◆ PROBLEM TO WORK ON ◆
Transcribe the data exactly, omitting whatever pictures it holds.

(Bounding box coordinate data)
>>>
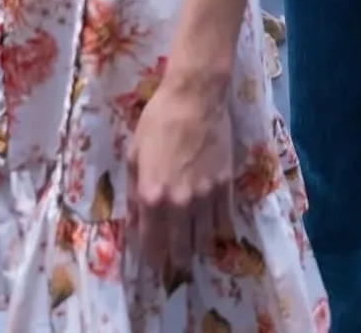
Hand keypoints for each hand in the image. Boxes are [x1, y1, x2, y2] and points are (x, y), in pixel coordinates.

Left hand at [128, 76, 233, 272]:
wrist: (195, 97)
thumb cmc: (158, 120)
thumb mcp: (134, 155)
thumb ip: (134, 192)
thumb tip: (136, 221)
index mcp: (152, 197)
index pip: (151, 244)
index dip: (151, 259)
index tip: (151, 264)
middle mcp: (180, 204)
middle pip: (181, 250)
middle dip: (176, 259)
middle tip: (174, 259)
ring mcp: (206, 196)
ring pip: (205, 240)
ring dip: (198, 247)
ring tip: (194, 245)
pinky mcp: (226, 185)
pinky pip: (224, 220)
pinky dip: (218, 229)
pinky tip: (214, 227)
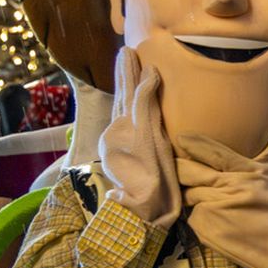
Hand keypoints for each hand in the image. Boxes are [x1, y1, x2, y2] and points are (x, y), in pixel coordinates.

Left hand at [99, 48, 180, 229]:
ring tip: (125, 65)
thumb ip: (147, 105)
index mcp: (129, 128)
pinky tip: (127, 98)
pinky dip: (125, 103)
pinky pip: (122, 120)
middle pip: (124, 98)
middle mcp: (119, 132)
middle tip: (126, 52)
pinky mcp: (115, 151)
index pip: (133, 94)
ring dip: (124, 86)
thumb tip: (149, 75)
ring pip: (121, 108)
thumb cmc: (153, 184)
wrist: (140, 215)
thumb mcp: (152, 144)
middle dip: (125, 75)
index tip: (135, 54)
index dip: (135, 75)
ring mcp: (116, 142)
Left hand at [175, 126, 267, 267]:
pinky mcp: (206, 228)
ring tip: (206, 201)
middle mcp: (230, 187)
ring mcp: (215, 208)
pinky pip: (192, 216)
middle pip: (189, 171)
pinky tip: (214, 222)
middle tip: (176, 168)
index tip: (181, 139)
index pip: (213, 153)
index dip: (194, 144)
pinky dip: (198, 218)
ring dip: (192, 196)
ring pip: (189, 194)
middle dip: (180, 169)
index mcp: (247, 172)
<<<
◆ RESPONSE FOR THIS EXERCISE ◆
Hand keypoints for each hand in the image. Boxes are [x1, y1, x2, y2] and points are (x, y), in pixel coordinates.

Left hand at [128, 76, 233, 272]:
wrist: (195, 97)
thumb cmc: (158, 120)
thumb mcp: (134, 155)
thumb ip: (134, 192)
thumb tip: (136, 221)
index mcp: (152, 197)
index pip: (151, 244)
index dip: (151, 259)
index tip: (151, 264)
middle mcp: (180, 204)
middle pip: (181, 250)
middle dip: (176, 259)
middle tip: (174, 259)
ring mcp: (206, 196)
ring pip: (205, 240)
ring dip: (198, 247)
ring tip: (194, 245)
pinky mcp: (226, 185)
pinky pip: (224, 220)
pinky dip: (218, 229)
pinky tip: (214, 227)
Hand keypoints for each hand in the image. Boxes are [x1, y1, x2, y2] and points are (x, y), in pixel coordinates.

Left hand at [99, 48, 180, 229]:
ring tip: (125, 65)
thumb ip: (147, 105)
index mcp: (129, 128)
pinky tip: (127, 98)
pinky dip: (125, 103)
pinky pip: (122, 120)
middle pip: (124, 98)
middle mcp: (119, 132)
middle tip: (126, 52)
pinky mcp: (115, 151)
index pip: (133, 94)
ring dip: (124, 86)
thumb tip: (149, 75)
ring pip: (121, 108)
thumb cmc: (153, 184)
wrist: (140, 215)
thumb mcp: (152, 144)
middle dip: (125, 75)
index tip: (135, 54)
index dip: (135, 75)
ring mcp: (116, 142)
Left hand at [175, 126, 267, 267]:
pinky mcp: (206, 228)
ring tip: (206, 201)
middle mcp: (230, 187)
ring mcp: (215, 208)
pinky pip: (192, 216)
middle pip: (189, 171)
pinky tip: (214, 222)
middle tip: (176, 168)
index tip: (181, 139)
index pip: (213, 153)
index dip: (194, 144)
pinky dip: (198, 218)
ring dip: (192, 196)
ring pip: (189, 194)
middle dip: (180, 169)
index mcp: (247, 172)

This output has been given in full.